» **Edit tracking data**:
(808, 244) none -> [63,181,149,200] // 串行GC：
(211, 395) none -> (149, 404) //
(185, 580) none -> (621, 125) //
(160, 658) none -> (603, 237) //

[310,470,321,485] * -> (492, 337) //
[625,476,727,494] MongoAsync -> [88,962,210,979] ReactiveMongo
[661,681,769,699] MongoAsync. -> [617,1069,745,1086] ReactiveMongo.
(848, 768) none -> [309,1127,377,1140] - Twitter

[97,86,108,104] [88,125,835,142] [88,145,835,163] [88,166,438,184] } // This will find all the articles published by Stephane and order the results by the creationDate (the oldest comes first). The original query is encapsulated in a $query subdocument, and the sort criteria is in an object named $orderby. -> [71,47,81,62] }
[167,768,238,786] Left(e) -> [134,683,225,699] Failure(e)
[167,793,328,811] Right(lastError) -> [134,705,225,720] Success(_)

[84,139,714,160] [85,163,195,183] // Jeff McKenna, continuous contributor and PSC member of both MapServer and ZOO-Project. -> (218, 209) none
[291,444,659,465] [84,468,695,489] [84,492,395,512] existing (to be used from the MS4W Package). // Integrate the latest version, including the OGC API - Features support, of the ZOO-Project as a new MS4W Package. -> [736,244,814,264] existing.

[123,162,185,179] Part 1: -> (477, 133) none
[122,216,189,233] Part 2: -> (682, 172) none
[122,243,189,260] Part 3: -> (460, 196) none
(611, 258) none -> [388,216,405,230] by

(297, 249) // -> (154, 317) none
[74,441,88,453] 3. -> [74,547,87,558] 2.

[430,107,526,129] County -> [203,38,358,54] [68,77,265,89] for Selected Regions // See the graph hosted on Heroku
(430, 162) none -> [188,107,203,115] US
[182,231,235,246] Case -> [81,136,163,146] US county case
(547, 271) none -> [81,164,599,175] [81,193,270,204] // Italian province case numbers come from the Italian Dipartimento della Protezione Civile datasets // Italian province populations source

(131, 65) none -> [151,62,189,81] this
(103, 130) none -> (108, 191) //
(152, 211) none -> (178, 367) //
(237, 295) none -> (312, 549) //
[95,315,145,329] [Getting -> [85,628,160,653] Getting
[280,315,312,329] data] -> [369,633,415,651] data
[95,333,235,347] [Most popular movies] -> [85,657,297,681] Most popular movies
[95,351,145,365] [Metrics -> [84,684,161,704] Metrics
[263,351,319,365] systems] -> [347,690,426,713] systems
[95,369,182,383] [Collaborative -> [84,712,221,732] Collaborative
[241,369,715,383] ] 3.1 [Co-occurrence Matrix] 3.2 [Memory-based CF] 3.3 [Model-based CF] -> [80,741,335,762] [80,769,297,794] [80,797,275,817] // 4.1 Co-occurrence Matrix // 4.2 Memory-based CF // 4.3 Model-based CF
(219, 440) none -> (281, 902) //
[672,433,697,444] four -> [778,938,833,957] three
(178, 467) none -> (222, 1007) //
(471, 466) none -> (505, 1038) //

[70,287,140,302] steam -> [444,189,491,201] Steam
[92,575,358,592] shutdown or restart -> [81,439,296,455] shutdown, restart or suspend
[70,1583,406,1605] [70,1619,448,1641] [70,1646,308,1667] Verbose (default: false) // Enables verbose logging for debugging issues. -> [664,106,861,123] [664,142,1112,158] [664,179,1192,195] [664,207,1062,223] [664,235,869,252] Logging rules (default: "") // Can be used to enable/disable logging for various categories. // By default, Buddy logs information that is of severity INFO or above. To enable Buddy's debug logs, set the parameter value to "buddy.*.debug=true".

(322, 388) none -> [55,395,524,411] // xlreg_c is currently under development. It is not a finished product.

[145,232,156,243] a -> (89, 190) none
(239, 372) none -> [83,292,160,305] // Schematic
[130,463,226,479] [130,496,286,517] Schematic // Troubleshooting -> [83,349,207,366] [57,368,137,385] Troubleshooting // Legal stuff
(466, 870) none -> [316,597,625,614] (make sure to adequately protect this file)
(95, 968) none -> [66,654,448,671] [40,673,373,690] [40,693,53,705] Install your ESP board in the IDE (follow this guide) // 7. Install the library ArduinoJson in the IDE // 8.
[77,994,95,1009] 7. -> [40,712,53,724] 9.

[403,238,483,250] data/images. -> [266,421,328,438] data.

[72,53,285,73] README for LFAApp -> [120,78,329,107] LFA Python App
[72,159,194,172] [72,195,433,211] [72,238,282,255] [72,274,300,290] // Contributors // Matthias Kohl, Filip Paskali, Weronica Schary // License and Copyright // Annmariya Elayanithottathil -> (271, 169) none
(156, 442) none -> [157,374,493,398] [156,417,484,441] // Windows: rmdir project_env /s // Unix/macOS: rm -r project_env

» **AIM OF THE TASK**:
Set down exactly the lines from the start of the records to the line with "[182,231,235,246] Case ->". Include that line, and add nothing more.

» **ANSWER**:
(808, 244) none -> [63,181,149,200] // 串行GC：
(211, 395) none -> (149, 404) //
(185, 580) none -> (621, 125) //
(160, 658) none -> (603, 237) //

[310,470,321,485] * -> (492, 337) //
[625,476,727,494] MongoAsync -> [88,962,210,979] ReactiveMongo
[661,681,769,699] MongoAsync. -> [617,1069,745,1086] ReactiveMongo.
(848, 768) none -> [309,1127,377,1140] - Twitter

[97,86,108,104] [88,125,835,142] [88,145,835,163] [88,166,438,184] } // This will find all the articles published by Stephane and order the results by the creationDate (the oldest comes first). The original query is encapsulated in a $query subdocument, and the sort criteria is in an object named $orderby. -> [71,47,81,62] }
[167,768,238,786] Left(e) -> [134,683,225,699] Failure(e)
[167,793,328,811] Right(lastError) -> [134,705,225,720] Success(_)

[84,139,714,160] [85,163,195,183] // Jeff McKenna, continuous contributor and PSC member of both MapServer and ZOO-Project. -> (218, 209) none
[291,444,659,465] [84,468,695,489] [84,492,395,512] existing (to be used from the MS4W Package). // Integrate the latest version, including the OGC API - Features support, of the ZOO-Project as a new MS4W Package. -> [736,244,814,264] existing.

[123,162,185,179] Part 1: -> (477, 133) none
[122,216,189,233] Part 2: -> (682, 172) none
[122,243,189,260] Part 3: -> (460, 196) none
(611, 258) none -> [388,216,405,230] by

(297, 249) // -> (154, 317) none
[74,441,88,453] 3. -> [74,547,87,558] 2.

[430,107,526,129] County -> [203,38,358,54] [68,77,265,89] for Selected Regions // See the graph hosted on Heroku
(430, 162) none -> [188,107,203,115] US
[182,231,235,246] Case -> [81,136,163,146] US county case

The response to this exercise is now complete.